What the exercise asks:
Leave every image out, and return the rest of the data word for word.

Source data:
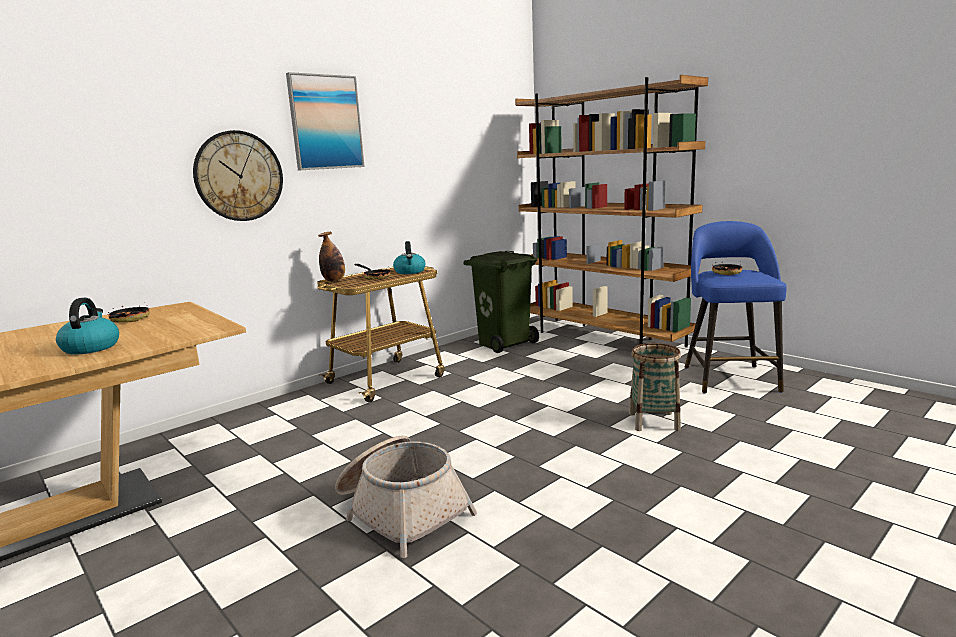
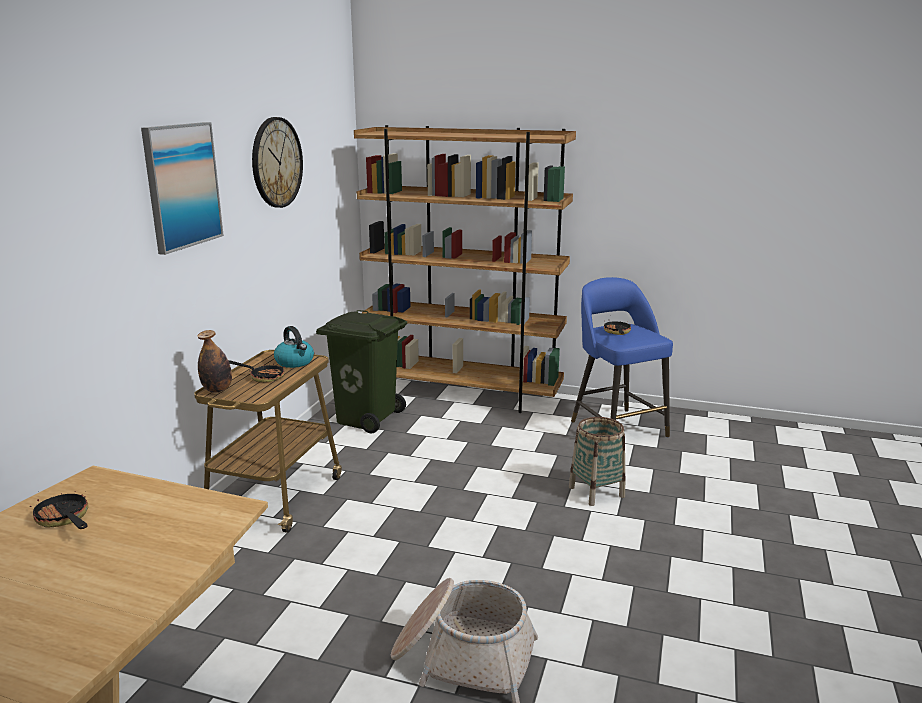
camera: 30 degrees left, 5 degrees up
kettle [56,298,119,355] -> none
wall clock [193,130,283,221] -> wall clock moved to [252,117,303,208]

Task solution:
camera: 30 degrees left, 5 degrees up
kettle [56,298,119,355] -> none
wall clock [193,130,283,221] -> wall clock moved to [252,117,303,208]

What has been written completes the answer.